Task input -
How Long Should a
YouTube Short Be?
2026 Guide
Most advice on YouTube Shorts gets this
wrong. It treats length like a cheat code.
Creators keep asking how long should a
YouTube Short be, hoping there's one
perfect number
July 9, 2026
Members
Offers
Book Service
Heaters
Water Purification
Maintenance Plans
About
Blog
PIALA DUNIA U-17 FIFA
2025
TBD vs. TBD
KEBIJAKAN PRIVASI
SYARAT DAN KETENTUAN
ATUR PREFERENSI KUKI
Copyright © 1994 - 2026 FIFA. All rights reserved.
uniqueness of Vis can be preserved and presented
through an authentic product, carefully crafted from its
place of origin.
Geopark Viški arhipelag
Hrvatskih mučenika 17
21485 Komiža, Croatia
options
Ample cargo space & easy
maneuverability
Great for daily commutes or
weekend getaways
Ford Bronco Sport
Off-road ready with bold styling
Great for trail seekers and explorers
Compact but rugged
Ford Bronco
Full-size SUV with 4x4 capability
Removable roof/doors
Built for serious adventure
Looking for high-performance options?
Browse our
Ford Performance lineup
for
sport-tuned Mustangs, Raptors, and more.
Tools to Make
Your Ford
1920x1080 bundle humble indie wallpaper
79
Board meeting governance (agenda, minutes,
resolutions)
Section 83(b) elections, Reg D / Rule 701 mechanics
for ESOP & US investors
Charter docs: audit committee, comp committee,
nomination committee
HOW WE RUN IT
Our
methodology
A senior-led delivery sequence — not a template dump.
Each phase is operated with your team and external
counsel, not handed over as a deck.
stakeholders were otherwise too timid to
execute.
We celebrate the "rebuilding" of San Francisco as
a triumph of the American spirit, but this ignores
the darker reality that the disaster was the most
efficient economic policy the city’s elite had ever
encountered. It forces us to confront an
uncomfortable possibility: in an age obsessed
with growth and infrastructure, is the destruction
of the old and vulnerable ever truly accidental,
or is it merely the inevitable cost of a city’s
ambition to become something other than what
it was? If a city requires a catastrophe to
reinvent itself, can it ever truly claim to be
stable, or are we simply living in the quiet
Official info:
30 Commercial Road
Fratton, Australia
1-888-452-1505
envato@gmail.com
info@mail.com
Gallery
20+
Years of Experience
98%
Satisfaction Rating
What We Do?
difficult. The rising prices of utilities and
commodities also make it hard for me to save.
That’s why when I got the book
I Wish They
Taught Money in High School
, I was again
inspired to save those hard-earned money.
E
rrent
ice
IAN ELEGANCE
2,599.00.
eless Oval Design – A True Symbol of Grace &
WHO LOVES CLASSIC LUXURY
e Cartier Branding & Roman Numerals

What to produce - Reproduce the records above, substituting "Service Plans" for every occurrence of "Maintenance Plans" and leaving all other text unchanged.

Reply to the exercise -
How Long Should a
YouTube Short Be?
2026 Guide
Most advice on YouTube Shorts gets this
wrong. It treats length like a cheat code.
Creators keep asking how long should a
YouTube Short be, hoping there's one
perfect number
July 9, 2026
Members
Offers
Book Service
Heaters
Water Purification
Service Plans
About
Blog
PIALA DUNIA U-17 FIFA
2025
TBD vs. TBD
KEBIJAKAN PRIVASI
SYARAT DAN KETENTUAN
ATUR PREFERENSI KUKI
Copyright © 1994 - 2026 FIFA. All rights reserved.
uniqueness of Vis can be preserved and presented
through an authentic product, carefully crafted from its
place of origin.
Geopark Viški arhipelag
Hrvatskih mučenika 17
21485 Komiža, Croatia
options
Ample cargo space & easy
maneuverability
Great for daily commutes or
weekend getaways
Ford Bronco Sport
Off-road ready with bold styling
Great for trail seekers and explorers
Compact but rugged
Ford Bronco
Full-size SUV with 4x4 capability
Removable roof/doors
Built for serious adventure
Looking for high-performance options?
Browse our
Ford Performance lineup
for
sport-tuned Mustangs, Raptors, and more.
Tools to Make
Your Ford
1920x1080 bundle humble indie wallpaper
79
Board meeting governance (agenda, minutes,
resolutions)
Section 83(b) elections, Reg D / Rule 701 mechanics
for ESOP & US investors
Charter docs: audit committee, comp committee,
nomination committee
HOW WE RUN IT
Our
methodology
A senior-led delivery sequence — not a template dump.
Each phase is operated with your team and external
counsel, not handed over as a deck.
stakeholders were otherwise too timid to
execute.
We celebrate the "rebuilding" of San Francisco as
a triumph of the American spirit, but this ignores
the darker reality that the disaster was the most
efficient economic policy the city’s elite had ever
encountered. It forces us to confront an
uncomfortable possibility: in an age obsessed
with growth and infrastructure, is the destruction
of the old and vulnerable ever truly accidental,
or is it merely the inevitable cost of a city’s
ambition to become something other than what
it was? If a city requires a catastrophe to
reinvent itself, can it ever truly claim to be
stable, or are we simply living in the quiet
Official info:
30 Commercial Road
Fratton, Australia
1-888-452-1505
envato@gmail.com
info@mail.com
Gallery
20+
Years of Experience
98%
Satisfaction Rating
What We Do?
difficult. The rising prices of utilities and
commodities also make it hard for me to save.
That’s why when I got the book
I Wish They
Taught Money in High School
, I was again
inspired to save those hard-earned money.
E
rrent
ice
IAN ELEGANCE
2,599.00.
eless Oval Design – A True Symbol of Grace &
WHO LOVES CLASSIC LUXURY
e Cartier Branding & Roman Numerals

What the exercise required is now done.